Paice shared that she helps around 200 patients in the outpatient hematology oncology clinics and that nurses can reduce prescription as quickly as 10% per week, but that 10% per month is often her preferred method of titration. She emphasized offering lots of coaching, as well as psychosocial support and encouragement, and to remind patients about why this is important, as well as getting the assistance of cognitive behavior therapists. Her team uses antidepressants rather than benzodiazepine to treat irritability and prefers to give their patients clear verbal treatment plans so they can understand how the process will look.
“It's about 5% to 20% every month, and you know what, if it's a holiday, we'll pause, we'll plateau, if it's an important day, you know, this month, their child is getting married, and they really want to not be going through any kind of change in their pain management. I understand that. But we're going to then resume with our reduction.”
Paice also discussed talking to patients about safe use. She shared that despite the media attentions surrounding opioid misuse, many patients are surprised when she describes locking up their pain medicines.
She also discussed nasal naloxone. While nasal naloxone prescription varies by state, there remains to be a consensus on who needs it. “I'm feeling more comfortable now than I was 2 to 3 years ago, when many patients were having to pay out-of-pocket and it was about $150 for the nasal Naloxone.
“Now most insurance companies are paying for it I would say maybe about 10% of my patients are having to pay a pretty significant copay. Some recommendations [say] that if the patient is getting more than 50 milligrams per day of oral morphine equivalents, then we should be prescribing nasal Naloxone.”
The Effects of COVID-19 on Cancer-Related Pain Management
The COVID-19 pandemic has exacerbated preexisting issues in unrelieved pain, summarized Paice. “We're seeing additional symptoms, some of them pain. So, in one of the early papers that documented the symptoms seen in COVID-19 as you would imagine breathlessness, agitation, drowsiness, pain, and then after hospitalization, muscle pain was common in more than half of the population.”

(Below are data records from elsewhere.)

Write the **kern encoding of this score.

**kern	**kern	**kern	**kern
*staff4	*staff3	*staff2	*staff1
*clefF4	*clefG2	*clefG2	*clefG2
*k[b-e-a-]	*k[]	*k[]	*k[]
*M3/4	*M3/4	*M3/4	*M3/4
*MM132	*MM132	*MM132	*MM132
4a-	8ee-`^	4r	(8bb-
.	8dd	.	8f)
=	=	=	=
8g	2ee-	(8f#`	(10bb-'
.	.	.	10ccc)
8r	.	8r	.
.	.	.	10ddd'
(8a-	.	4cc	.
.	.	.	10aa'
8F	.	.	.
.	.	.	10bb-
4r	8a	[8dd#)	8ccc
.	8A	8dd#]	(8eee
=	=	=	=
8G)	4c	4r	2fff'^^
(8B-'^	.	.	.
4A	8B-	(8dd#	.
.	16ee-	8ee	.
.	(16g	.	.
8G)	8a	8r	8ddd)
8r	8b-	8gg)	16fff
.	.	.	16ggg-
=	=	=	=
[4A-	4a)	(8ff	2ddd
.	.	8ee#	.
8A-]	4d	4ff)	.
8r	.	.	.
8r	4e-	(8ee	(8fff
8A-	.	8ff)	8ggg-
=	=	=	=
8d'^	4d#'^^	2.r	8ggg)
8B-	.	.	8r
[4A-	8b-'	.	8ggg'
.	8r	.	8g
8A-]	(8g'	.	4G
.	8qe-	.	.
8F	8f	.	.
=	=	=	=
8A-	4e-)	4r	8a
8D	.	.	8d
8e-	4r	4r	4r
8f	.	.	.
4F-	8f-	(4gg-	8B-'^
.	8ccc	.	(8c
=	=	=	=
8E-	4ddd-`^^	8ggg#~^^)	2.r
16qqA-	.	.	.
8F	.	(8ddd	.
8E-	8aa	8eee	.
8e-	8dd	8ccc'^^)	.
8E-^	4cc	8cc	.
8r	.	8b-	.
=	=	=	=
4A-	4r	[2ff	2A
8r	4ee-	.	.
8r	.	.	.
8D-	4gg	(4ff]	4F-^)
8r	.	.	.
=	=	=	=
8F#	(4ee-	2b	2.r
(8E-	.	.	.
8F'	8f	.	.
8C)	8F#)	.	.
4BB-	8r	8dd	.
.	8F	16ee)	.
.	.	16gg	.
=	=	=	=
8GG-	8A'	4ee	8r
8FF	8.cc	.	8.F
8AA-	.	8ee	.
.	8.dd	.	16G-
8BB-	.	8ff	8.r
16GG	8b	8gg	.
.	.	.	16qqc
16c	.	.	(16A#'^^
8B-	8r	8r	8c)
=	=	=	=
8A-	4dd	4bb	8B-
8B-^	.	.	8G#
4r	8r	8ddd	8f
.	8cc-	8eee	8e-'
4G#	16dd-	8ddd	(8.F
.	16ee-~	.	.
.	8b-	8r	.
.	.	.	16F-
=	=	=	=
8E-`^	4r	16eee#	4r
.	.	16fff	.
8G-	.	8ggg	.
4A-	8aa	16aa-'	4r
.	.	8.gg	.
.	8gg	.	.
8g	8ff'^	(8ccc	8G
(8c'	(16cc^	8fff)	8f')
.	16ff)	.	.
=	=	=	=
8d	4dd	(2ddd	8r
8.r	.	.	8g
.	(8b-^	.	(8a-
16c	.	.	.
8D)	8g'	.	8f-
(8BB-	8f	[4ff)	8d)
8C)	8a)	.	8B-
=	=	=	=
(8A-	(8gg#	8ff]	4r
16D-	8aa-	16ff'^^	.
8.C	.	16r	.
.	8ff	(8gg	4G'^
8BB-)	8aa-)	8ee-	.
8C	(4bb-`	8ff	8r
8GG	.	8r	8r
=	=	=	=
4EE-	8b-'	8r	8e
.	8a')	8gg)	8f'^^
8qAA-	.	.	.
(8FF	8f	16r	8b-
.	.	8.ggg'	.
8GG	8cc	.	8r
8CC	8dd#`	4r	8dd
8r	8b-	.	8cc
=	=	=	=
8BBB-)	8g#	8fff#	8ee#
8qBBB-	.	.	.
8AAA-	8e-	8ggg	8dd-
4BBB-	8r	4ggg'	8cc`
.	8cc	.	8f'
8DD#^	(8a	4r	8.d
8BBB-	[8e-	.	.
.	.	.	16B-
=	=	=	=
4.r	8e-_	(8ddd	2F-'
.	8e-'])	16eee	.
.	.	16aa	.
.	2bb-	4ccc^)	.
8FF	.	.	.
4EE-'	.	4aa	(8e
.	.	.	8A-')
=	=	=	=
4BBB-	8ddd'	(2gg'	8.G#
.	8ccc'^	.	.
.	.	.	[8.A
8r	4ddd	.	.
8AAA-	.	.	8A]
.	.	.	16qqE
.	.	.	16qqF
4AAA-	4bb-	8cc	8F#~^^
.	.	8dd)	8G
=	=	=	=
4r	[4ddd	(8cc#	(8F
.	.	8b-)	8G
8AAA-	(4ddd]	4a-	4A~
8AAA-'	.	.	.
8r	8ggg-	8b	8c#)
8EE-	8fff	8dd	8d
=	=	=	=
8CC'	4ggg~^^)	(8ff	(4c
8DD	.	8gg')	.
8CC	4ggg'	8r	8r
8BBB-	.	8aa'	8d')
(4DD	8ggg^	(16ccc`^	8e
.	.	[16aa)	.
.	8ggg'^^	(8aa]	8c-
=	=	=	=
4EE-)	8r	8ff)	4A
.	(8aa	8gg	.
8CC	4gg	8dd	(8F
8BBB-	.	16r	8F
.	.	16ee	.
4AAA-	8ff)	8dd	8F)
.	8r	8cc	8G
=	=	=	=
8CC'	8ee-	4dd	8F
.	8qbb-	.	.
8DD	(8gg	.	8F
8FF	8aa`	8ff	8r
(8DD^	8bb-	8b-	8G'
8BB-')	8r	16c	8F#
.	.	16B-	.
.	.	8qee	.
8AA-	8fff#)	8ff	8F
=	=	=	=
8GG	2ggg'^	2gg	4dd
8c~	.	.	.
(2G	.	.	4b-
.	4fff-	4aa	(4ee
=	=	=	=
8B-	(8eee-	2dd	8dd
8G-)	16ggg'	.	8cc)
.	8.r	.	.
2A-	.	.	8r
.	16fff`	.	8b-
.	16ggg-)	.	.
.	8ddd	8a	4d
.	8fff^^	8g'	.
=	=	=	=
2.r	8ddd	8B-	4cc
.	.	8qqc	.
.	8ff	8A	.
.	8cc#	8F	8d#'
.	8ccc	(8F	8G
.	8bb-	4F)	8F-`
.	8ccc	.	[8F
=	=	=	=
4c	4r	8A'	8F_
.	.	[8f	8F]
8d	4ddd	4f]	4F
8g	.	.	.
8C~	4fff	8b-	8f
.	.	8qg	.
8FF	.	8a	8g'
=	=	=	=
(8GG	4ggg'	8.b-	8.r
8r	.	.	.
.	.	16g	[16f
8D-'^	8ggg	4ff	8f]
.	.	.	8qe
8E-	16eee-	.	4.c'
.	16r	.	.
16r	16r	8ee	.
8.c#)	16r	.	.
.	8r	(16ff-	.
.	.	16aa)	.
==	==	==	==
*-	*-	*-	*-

Common symptoms seen in patients referred to palliative care have included breathlessness (67%), agitation (43%), drowsiness (36%), and pain (23%). Post hospitalization symptoms have included fatigue (55%), dyspnea (45%) and muscle pain (51%).
“Whether you are a primary palliative care nurse which all oncology nurses should be, or whether you are a specialty palliative care nurse. All of us have an enormous role, regardless of our settings of care in providing stellar care for people with COVID-19, and particularly for our patients with the additional serious illness of cancer,” said Paice, urging listeners to mobilize staff with pain and palliative care training, provide brief education related to symptom control and to engage allied health to provide emotional support to patients, families and staff impacted by the pandemic.
“Go out there and change the world of pain management for your patients,” she concluded.
1. Paice JA. Safe and effective use of opioids to treat cancer pain. Presented at: Virtual ONS Bridge; Sept 9-16
2. Dowell D. Haegerich TN, Chou R.CDC Guideline for Prescribing Opioids for Chronic Pain MMWR. CDC. 2016; 65:1-50
3. Opioids and cancer pain: patient needs and access challenges. ASCO. Accessed October 8, 2021. https://www.asco.org/sites/new-www.asco.org/files/content-files/blog-release/images/opioids-cancer-pain-infographic-%202137x2755.pdf
4. Mayer DK, Nasso SF, Earp JA. Defining cancer survivors, their needs, and perspectives on survivorship health care in the USA. Lancet Oncol. Accessed October 10, 2021. 2017: 18 e11-18. doi: 10.1016/S1470-2045(16)30573-3.
5. Van den Beuken-van Everdingen MH, et al. Update on Prevalence of Pain in Patients With Cancer: Systematic Review and Meta-Analysis. J Pain Symptom Manage. 51: 1070-1090, 2016. doi: 10.1016/j.jpainsymman.2015.12.340.